Count the lines in the records below that contain the string "sketchPlane", and reply with that number alone.

Source data:

——

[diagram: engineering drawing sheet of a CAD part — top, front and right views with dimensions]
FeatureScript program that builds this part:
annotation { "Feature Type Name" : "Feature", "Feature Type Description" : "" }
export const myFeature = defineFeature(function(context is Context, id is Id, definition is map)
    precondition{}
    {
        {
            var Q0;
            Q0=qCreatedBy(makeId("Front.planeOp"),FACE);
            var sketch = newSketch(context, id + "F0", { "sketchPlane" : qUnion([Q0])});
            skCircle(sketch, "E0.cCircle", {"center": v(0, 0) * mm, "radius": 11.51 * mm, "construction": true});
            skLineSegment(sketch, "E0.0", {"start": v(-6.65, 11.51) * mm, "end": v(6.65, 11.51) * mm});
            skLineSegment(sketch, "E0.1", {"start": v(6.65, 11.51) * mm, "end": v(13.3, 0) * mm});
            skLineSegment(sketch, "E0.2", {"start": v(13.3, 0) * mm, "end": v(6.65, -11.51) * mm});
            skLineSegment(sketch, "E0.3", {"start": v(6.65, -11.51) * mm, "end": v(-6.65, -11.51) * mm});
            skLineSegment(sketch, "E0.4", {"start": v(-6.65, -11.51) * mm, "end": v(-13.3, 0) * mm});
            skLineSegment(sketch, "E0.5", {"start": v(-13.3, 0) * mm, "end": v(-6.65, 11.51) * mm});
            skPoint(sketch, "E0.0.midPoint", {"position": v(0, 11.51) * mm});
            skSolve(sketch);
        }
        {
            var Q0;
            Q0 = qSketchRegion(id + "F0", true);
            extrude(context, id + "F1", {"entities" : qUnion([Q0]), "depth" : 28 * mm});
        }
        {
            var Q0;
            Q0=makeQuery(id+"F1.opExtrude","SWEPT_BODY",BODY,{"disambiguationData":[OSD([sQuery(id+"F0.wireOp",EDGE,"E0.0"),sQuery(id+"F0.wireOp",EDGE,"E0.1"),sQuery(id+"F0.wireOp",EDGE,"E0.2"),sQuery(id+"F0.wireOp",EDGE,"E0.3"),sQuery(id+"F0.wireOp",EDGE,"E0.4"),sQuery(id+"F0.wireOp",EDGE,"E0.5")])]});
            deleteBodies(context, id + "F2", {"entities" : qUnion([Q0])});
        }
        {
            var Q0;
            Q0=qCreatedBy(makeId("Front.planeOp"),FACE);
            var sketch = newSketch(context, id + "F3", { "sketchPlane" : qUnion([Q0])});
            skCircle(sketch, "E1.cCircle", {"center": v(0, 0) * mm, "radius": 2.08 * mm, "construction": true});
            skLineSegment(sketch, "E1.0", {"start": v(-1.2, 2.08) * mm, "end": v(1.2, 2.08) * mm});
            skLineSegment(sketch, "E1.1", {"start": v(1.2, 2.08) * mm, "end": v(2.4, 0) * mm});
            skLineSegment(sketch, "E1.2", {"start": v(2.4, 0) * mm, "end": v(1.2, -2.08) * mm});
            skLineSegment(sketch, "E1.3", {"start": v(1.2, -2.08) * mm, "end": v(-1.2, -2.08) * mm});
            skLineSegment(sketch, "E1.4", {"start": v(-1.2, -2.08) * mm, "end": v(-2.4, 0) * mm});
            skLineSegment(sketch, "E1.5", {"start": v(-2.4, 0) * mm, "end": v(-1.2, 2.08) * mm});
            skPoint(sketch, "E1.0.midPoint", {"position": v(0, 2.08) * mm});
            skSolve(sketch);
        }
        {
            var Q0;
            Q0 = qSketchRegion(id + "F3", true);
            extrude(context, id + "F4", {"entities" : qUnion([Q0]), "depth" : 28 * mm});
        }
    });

——

Written response: 2